- TEKST DO ANALIZY -
※ ※ ※

Dlaczego paliwo w Polsce jest drogie

Paliwo powinno być tanie – temu stwierdzeniu podporządkowana jest praktycznie cała polityka zagraniczna USA. W Polsce politycy ceną benzyny się nie przejmują. Inaczej nie da się wyjaśnić tego, że za jeden litr PB 95 trzeba zapłacić ponad 5 zł, z czego większość to podatek.

Patrząc na cenniki mijanych po drodze stacji paliw można odnieść wrażenie, że mamy w Polsce do czynienia z jedną wielką zmową producentów benzyny. Jednak za wysoką cenę paliwa nie można winić właścicieli stacji benzynowych – ich marża tylko w niewielkim stopniu kształtuje koszt jednego litra tego cennego surowca.

Co wpływa na cenę paliwa?

W dużym uproszczeniu cenę paliwa kształtują dwa czynniki:

Większość benzyny w Polsce pochodzi z Rosji, którą rafinerie kupują za dolary na giełdzie w Londynie. W związku z tym cena tego surowca zależna jest od tego, ile należy zapłacić za baryłkę na giełdzie oraz od wartości złotówki w stosunku do dolara. Im złotówka silniejsza, a cena ropy na giełdzie niższa, tym mniej rafinerie muszą za nią zapłacić. Więcej na ten temat w artykule Krzysztofa Kolanego Jak żyć z benzyną po pięć złotych?

Drugim czynnikiem są obciążenia podatkowe. Do skarbu państwa trafia ponad 50% kwoty, jaką płacimy za 1 litr paliwa. W skład ceny końcowej (bez marży stacji) wchodzi:

Składniki ceny paliwa PB 95 ON
Cena w rafinerii 2,40 zł 2,80 zł
Akcyza 1,56 zł 1,04 zł
Opłata paliwowa 0,09 zł 0,10 zł
VAT 0,85 zł 0,81 zł
Marża stacji (ok. 3,5 – 5%) 0,25 zł 0,25 zł
Suma 5,15 zł 5,00 zł

W zeszłym roku wpływy do budżetu z tytułu opodatkowania paliwa (benzyny, ropy, LPG) wyniosły ponad 23 mld zł, co stanowiło ok 9% dochodów państwa. W teorii środki te powinny pójść na utrzymanie, remont i budowę infrastruktury drogowej. Trudno powiedzieć, czy tak jest w rzeczywistości. Budżet państwa zyskuje, ale tracą na tym przeciętni obywatele, dla których podróż samochodem stała się luksusem.

※ ※ ※

- POLECENIE DO WYKONANIA 1 -
Przepisz z tekstu o cenach paliwa całość od „Paliwo powinno być” aż do „większość to podatek.”, wstawiając „Stanów Zjednoczonych” w miejsce „USA”.
- POLECENIE DO WYKONANIA 2 -
Dopisz dalszą część tekstu o cenach paliwa w Polsce, zaczynając zaraz po jego ostatnim zdaniu.
Wiersze zamieszczone niżej nie będą potrzebne.

- PODANE INFORMACJE -
※ ※ ※

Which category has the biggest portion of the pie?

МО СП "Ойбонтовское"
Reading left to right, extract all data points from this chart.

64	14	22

※ ※ ※

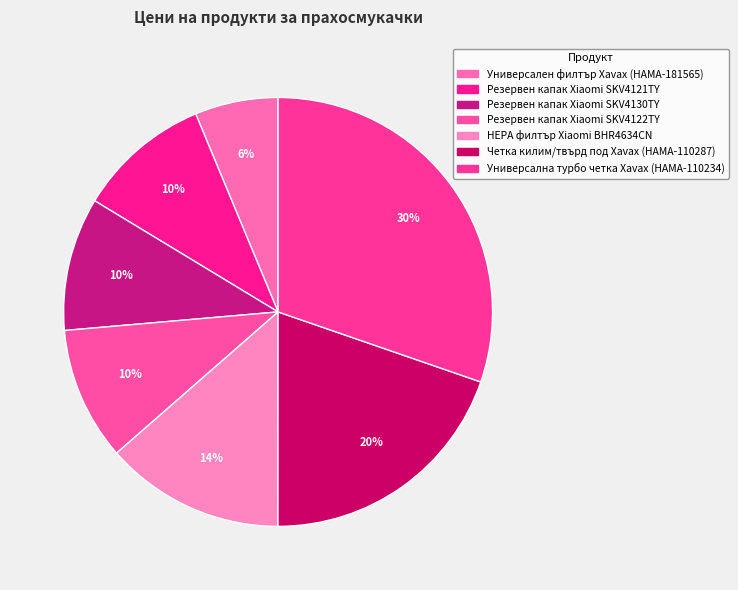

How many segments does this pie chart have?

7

※ ※ ※

- MIEJSCE NA ODPOWIEDŹ 1 -
Paliwo powinno być tanie – temu stwierdzeniu podporządkowana jest praktycznie cała polityka zagraniczna Stanów Zjednoczonych. W Polsce politycy ceną benzyny się nie przejmują. Inaczej nie da się wyjaśnić tego, że za jeden litr PB 95 trzeba zapłacić ponad 5 zł, z czego większość to podatek.

- MIEJSCE NA ODPOWIEDŹ 2 -
Bez wątpienia wysoka cena paliw będzie miała negatywny wpływ na gospodarkę – ceny większości towarów uzależnione są od kosztów transportu, a te z kolei skorelowane są z ceną paliwa. Jeżeli ta jest wysoka, to drożeje większość produktów dostępnych w sklepach. W dużym uproszczeniu można napisać, że obywatel wydaje więcej, ale dostaje mniej w zamian. Biorąc to pod uwagę, rząd powinien się zastanowić, czy nie zrezygnować lub chociaż obniżyć akcyzę na paliwa. Z całą pewnością tania benzyna jest czynnikiem stymulującym gospodarkę i wpłynęłaby na wzrost konsumpcji.

Paliwo w Polsce jest za drogie

Cena paliwa w poszczególnych krajach Unii Europejskiej kształtuje się mniej więcej na tym samym poziomie i wynosi ok. 5,1 zł. Zatem średnia w UE odpowiada „polskiej cenie”. Rządzący podkreślają, że to i tak o wiele mniej niż w Niemczech czy Francji, gdzie za 1 litr PB 95 trzeba zapłacić ponad 6 zł. Jednak w Polsce zarobki są o wiele niższe, a co za tym idzie, za średnią pensję możemy kupić o wiele mniej paliwa niż Belgowie, chociaż płacimy prawie tyle samo.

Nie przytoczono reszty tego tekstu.